La présidente : Valérie LAEMMEL-JUILLARD

La greffière : Véronique PISCETTA

Voie de recours : Le recours en matière civile au sens de l’art. 72 al. 2 let. a de la loi sur le Tribunal fédéral du 17 juin 2005 (LTF; RS 173.110) est ouvert contre les décisions prises par la Chambre de surveillance des Offices des poursuites et des faillites, unique autorité cantonale de surveillance en matière de poursuite pour dettes et faillite (art. 126 LOJ).
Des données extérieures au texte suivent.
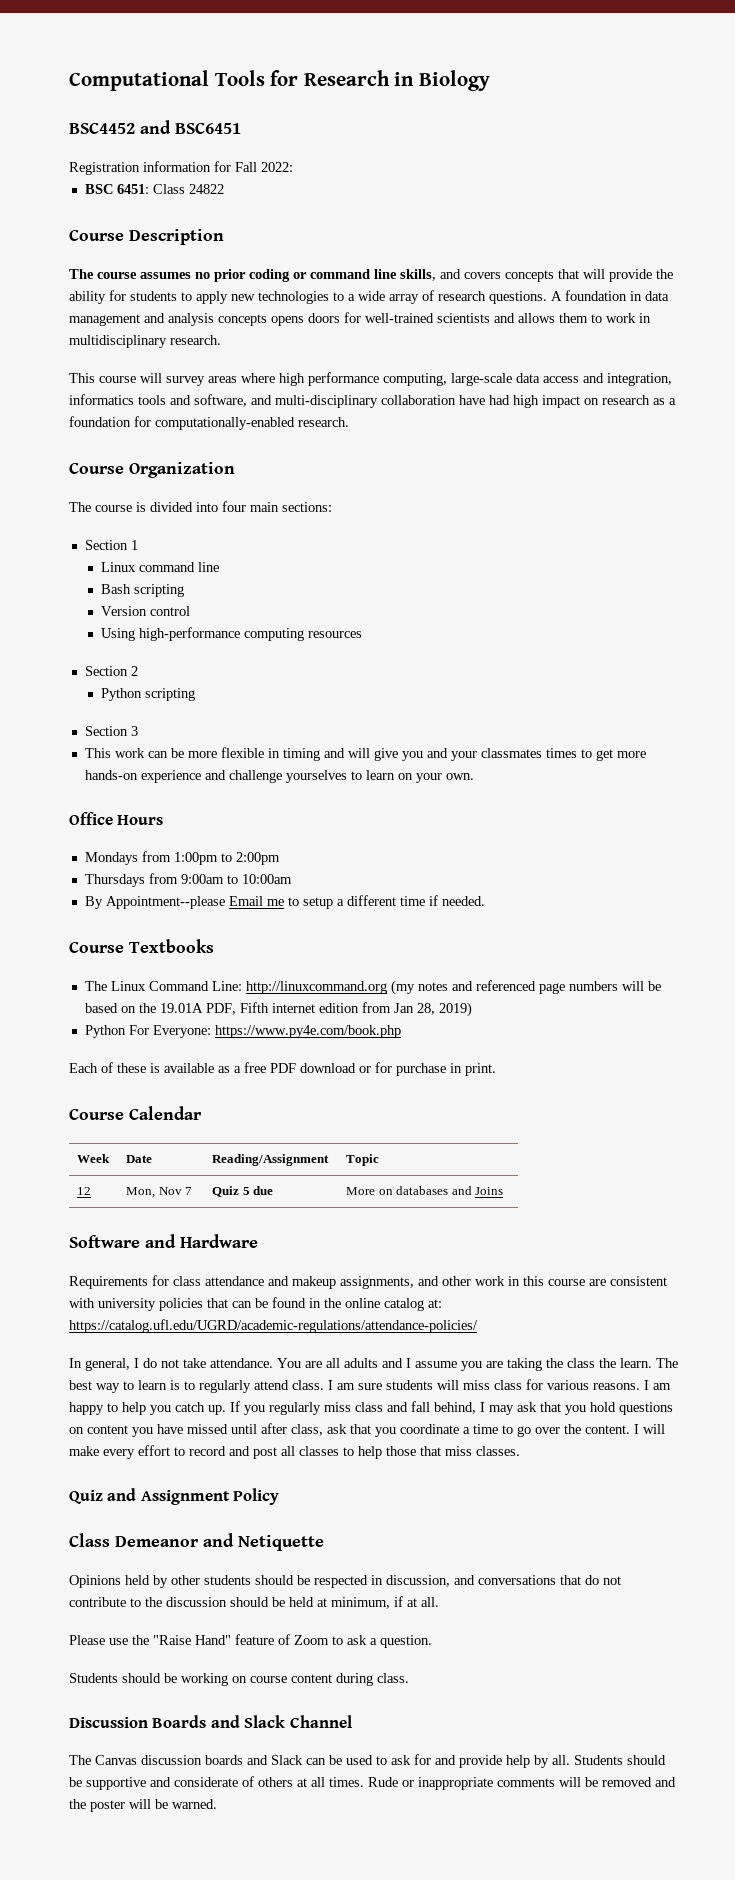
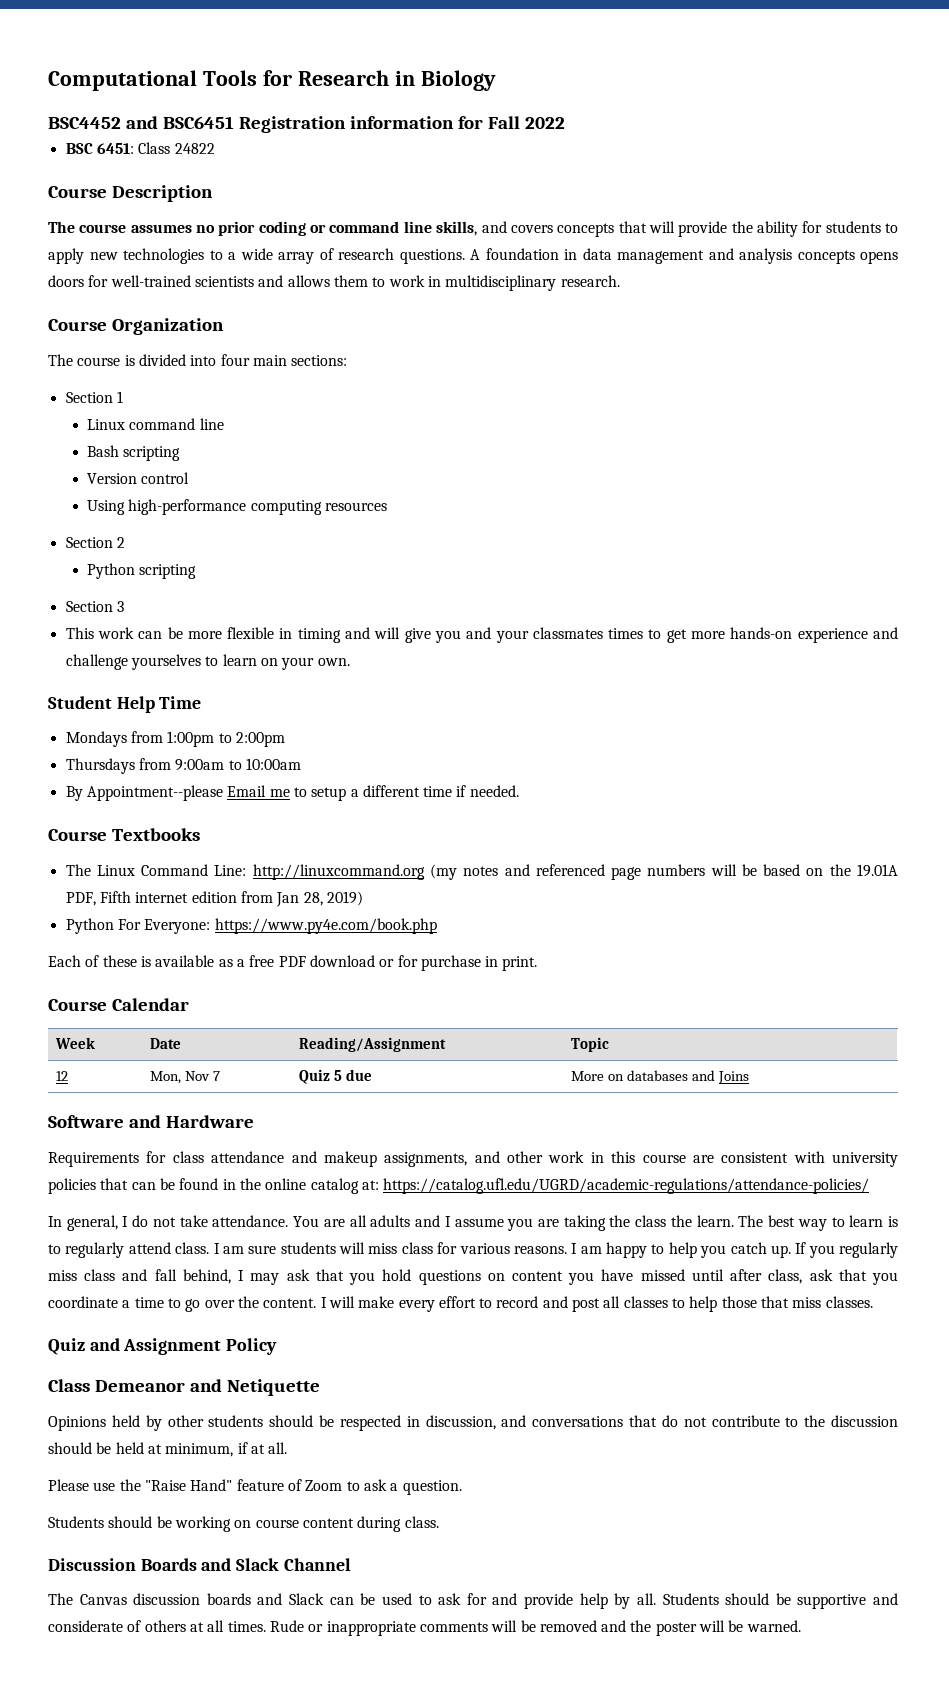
(241, 128) // -> (234, 122) none
[261,162,293,172] 2022: -> [524,117,565,129] 2022
[69,372,672,386] [69,394,676,408] [69,416,349,430] // This course will survey areas where high performance computing, large-scale data access and integration, informatics tools and software, and multi-disciplinary collaboration have had high impact on research as a foundation for computationally-enabled research. -> (620, 281) none
[69,812,164,825] Office Hours -> [48,696,202,713] Student Help Time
Il doit être déposé devant le Tribunal fédéral, 1000 Lausanne 14, dans les dix jours qui suivent la notification de l'expédition complète de la présente décision (art. 100 al. 1 et 2 let. a LTF) ou dans les cinq jours en matière de poursuite pour effets de change (art. 100 al. 3 let. a LTF). L’art. 119 al. 1 LTF prévoit que si une partie forme un recours ordinaire et un recours constitutionnel, elle doit déposer les deux recours dans un seul mémoire. Le recours doit être rédigé dans une langue officielle, indiquer les conclusions, en quoi l'acte attaqué viole le droit et les moyens de preuve, et être signé (art. 42 LTF). Le recours doit être adressé au Tribunal fédéral, 1000 Lausanne 14.